Увы! Американцы, сходящие с ума по сентиментальным драмам, глухи к трагедиям. Им абсолютно чужды запутанная мифология, приключения богов, вмешивающихся в жизнь людей, о которых они ничего не знают. Роль случайности в судьбе героев вестернов они допускают, но упрямо отвергают ее в трагических историях древних греков. Что же касается танца Айседоры и византийских песнопений (старая страсть Раймонда Дункана), то им трудно соперничать с фокстротом, регтаймом и чарльстоном.
В конце первого представления Айседора спасает положение, импровизируя «Марсельезу» в трехцветном облачении, вдохновленная скульптурой Рюда. Это вызвало бурную и совершенно неожиданную овацию… На следующий день пресса восхищается «пылкими движениями» и «героическими позами», словно сошедшими с Триумфальной арки, — символа сражающейся Франции. При этом ни слова о страданиях несчастного Эдипа.
Вечером следующего дня ей запрещают «патриотические выступления» в честь Франции. Это означает провал. Ведь лишь немногие интеллигенты интересуются пластическими и музыкальными экспериментами в спектакле Дунканов. Доходы катастрофически уменьшаются. Через неделю «Эдип» исчезает с афиш. Для Айседоры это и художественный, и финансовый крах, ведь она вложила в постановку все свое состояние, до последнего доллара. Она обращается за помощью к нью-йоркским миллионерам из числа промышленников и банкиров. Их ответ примерно одинаков: «У вас есть имя и репутация. Мы готовы вам помочь, но при одном условии: вы откажетесь от древнегреческих одеяний. Почему бы вам не поставить с вашими девочками какую-нибудь музыкальную комедию? У вас был бы колоссальный успех!»

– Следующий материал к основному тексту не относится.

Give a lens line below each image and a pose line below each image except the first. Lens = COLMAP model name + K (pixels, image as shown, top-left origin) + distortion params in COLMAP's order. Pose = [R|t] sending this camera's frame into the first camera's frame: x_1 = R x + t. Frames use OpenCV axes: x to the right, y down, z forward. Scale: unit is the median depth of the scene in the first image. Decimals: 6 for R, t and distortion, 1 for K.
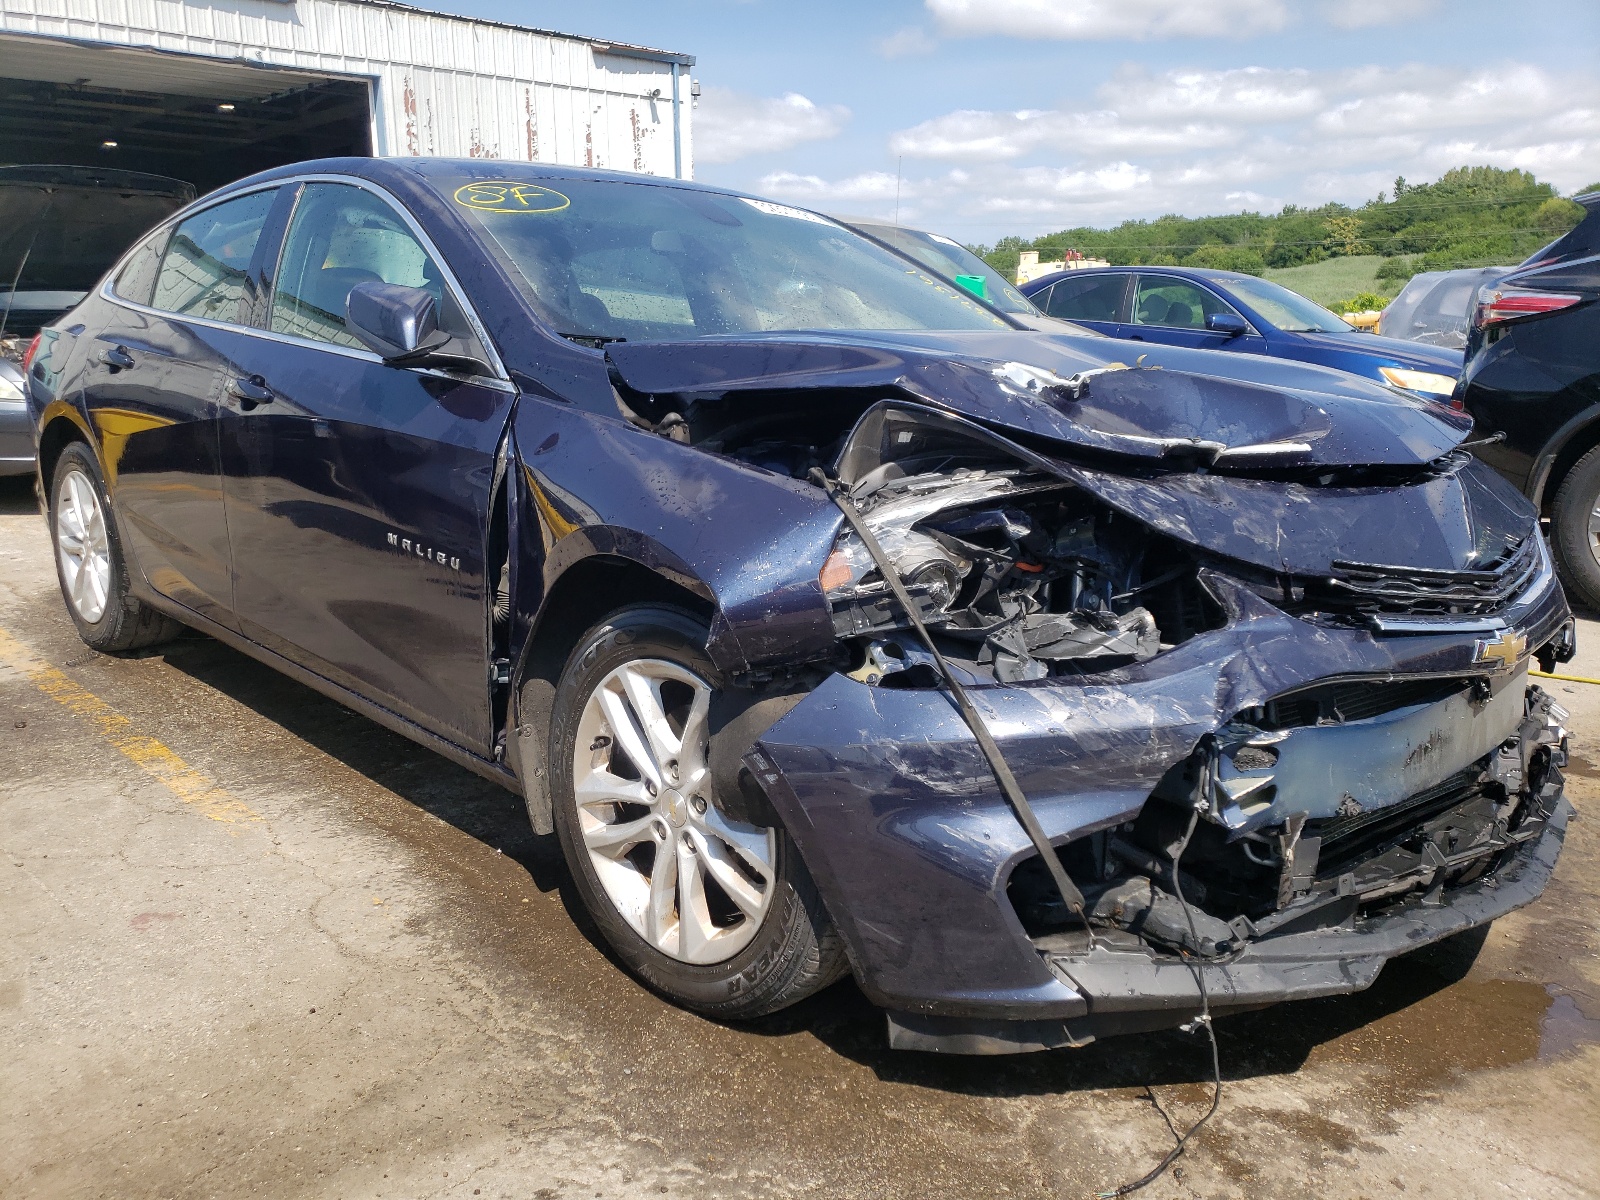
lens RADIAL K [[1271.5, 0, 800.0], [0, 1271.5, 600.0], [0, 0, 1]] dist [0.062813, 0.000299]
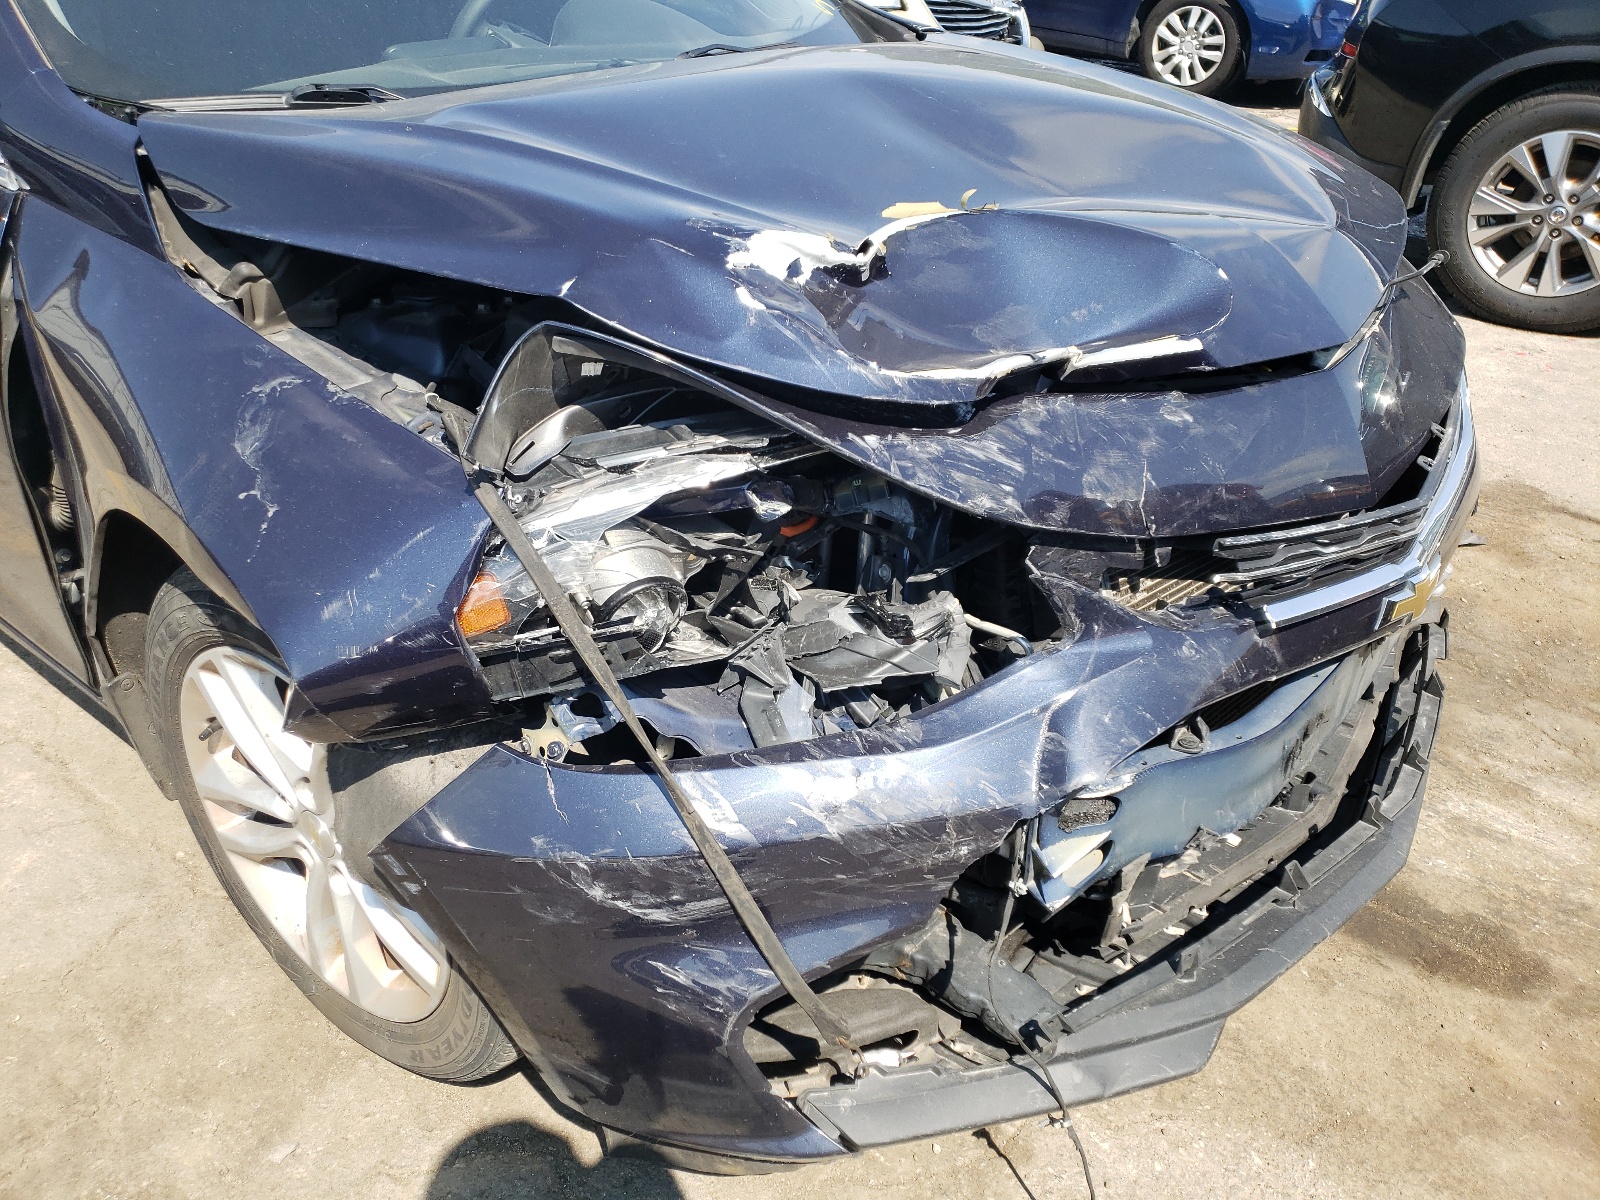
lens RADIAL K [[1198.0, 0, 800.0], [0, 1198.0, 600.0], [0, 0, 1]] dist [0.181265, -0.000866]
pose [[0.994276, -0.037508, 0.100038, 0.122450], [0.002022, 0.942786, 0.333391, -0.223684], [-0.106819, -0.331281, 0.937466, 0.393460]]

Один из магнатов предложил ей поехать в Голливуд и попытать счастья в кино. Ответ был краток, как удар хлыста:
— Я артистка, сэр, а не девица из кордебалета.
Через месяц одна из поклонниц одолжила ей две тысячи долларов, и она взошла на борт корабля «Данте Алигьери», отправляющегося в Неаполь в сопровождении Мэри Дести и двадцати восьми учениц.